#### About this exercise:
Please return every record exactly as it appears.

#### Records shown:
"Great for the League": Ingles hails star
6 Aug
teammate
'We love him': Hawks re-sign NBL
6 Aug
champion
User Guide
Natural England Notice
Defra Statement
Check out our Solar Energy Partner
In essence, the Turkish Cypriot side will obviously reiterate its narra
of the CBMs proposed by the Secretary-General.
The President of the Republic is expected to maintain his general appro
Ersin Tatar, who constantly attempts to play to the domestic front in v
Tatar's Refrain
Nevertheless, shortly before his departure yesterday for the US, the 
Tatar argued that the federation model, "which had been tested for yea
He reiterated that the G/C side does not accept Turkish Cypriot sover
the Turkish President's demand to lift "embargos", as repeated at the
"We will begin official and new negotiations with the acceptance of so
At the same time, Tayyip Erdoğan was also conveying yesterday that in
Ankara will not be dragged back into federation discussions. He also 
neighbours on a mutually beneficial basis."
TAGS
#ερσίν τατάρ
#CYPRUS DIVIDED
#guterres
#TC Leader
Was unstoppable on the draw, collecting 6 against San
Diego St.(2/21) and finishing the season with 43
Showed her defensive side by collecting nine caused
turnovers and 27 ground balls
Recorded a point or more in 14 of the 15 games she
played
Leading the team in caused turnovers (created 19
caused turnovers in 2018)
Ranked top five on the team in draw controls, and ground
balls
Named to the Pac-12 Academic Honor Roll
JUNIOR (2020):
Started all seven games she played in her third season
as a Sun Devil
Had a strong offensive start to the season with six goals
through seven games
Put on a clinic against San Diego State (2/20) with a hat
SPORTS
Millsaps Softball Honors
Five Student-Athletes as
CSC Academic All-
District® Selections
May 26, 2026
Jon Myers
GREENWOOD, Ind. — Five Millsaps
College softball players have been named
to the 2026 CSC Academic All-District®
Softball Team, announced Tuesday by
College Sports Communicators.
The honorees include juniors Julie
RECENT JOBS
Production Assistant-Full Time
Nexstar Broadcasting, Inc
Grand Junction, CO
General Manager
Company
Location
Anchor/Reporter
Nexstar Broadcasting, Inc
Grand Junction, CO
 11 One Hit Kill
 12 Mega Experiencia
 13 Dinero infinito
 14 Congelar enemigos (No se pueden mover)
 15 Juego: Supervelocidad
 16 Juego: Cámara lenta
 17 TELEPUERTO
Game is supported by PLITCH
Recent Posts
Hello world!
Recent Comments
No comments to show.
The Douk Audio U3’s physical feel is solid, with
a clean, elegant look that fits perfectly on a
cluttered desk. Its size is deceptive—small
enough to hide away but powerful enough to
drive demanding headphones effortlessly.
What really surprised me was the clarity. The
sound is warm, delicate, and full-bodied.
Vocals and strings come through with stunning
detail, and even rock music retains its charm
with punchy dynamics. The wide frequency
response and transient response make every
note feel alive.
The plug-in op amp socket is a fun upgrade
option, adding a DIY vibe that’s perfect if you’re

#### Written response:
"Great for the League": Ingles hails star
6 Aug
teammate
'We love him': Hawks re-sign NBL
6 Aug
champion
User Guide
Natural England Notice
Defra Statement
Check out our Solar Energy Partner
In essence, the Turkish Cypriot side will obviously reiterate its narra
of the CBMs proposed by the Secretary-General.
The President of the Republic is expected to maintain his general appro
Ersin Tatar, who constantly attempts to play to the domestic front in v
Tatar's Refrain
Nevertheless, shortly before his departure yesterday for the US, the 
Tatar argued that the federation model, "which had been tested for yea
He reiterated that the G/C side does not accept Turkish Cypriot sover
the Turkish President's demand to lift "embargos", as repeated at the
"We will begin official and new negotiations with the acceptance of so
At the same time, Tayyip Erdoğan was also conveying yesterday that in
Ankara will not be dragged back into federation discussions. He also 
neighbours on a mutually beneficial basis."
TAGS
#ερσίν τατάρ
#CYPRUS DIVIDED
#guterres
#TC Leader
Was unstoppable on the draw, collecting 6 against San
Diego St.(2/21) and finishing the season with 43
Showed her defensive side by collecting nine caused
turnovers and 27 ground balls
Recorded a point or more in 14 of the 15 games she
played
Leading the team in caused turnovers (created 19
caused turnovers in 2018)
Ranked top five on the team in draw controls, and ground
balls
Named to the Pac-12 Academic Honor Roll
JUNIOR (2020):
Started all seven games she played in her third season
as a Sun Devil
Had a strong offensive start to the season with six goals
through seven games
Put on a clinic against San Diego State (2/20) with a hat
SPORTS
Millsaps Softball Honors
Five Student-Athletes as
CSC Academic All-
District® Selections
May 26, 2026
Jon Myers
GREENWOOD, Ind. — Five Millsaps
College softball players have been named
to the 2026 CSC Academic All-District®
Softball Team, announced Tuesday by
College Sports Communicators.
The honorees include juniors Julie
RECENT JOBS
Production Assistant-Full Time
Nexstar Broadcasting, Inc
Grand Junction, CO
General Manager
Company
Location
Anchor/Reporter
Nexstar Broadcasting, Inc
Grand Junction, CO
 11 One Hit Kill
 12 Mega Experiencia
 13 Dinero infinito
 14 Congelar enemigos (No se pueden mover)
 15 Juego: Supervelocidad
 16 Juego: Cámara lenta
 17 TELEPUERTO
Game is supported by PLITCH
Recent Posts
Hello world!
Recent Comments
No comments to show.
The Douk Audio U3’s physical feel is solid, with
a clean, elegant look that fits perfectly on a
cluttered desk. Its size is deceptive—small
enough to hide away but powerful enough to
drive demanding headphones effortlessly.
What really surprised me was the clarity. The
sound is warm, delicate, and full-bodied.
Vocals and strings come through with stunning
detail, and even rock music retains its charm
with punchy dynamics. The wide frequency
response and transient response make every
note feel alive.
The plug-in op amp socket is a fun upgrade
option, adding a DIY vibe that’s perfect if you’re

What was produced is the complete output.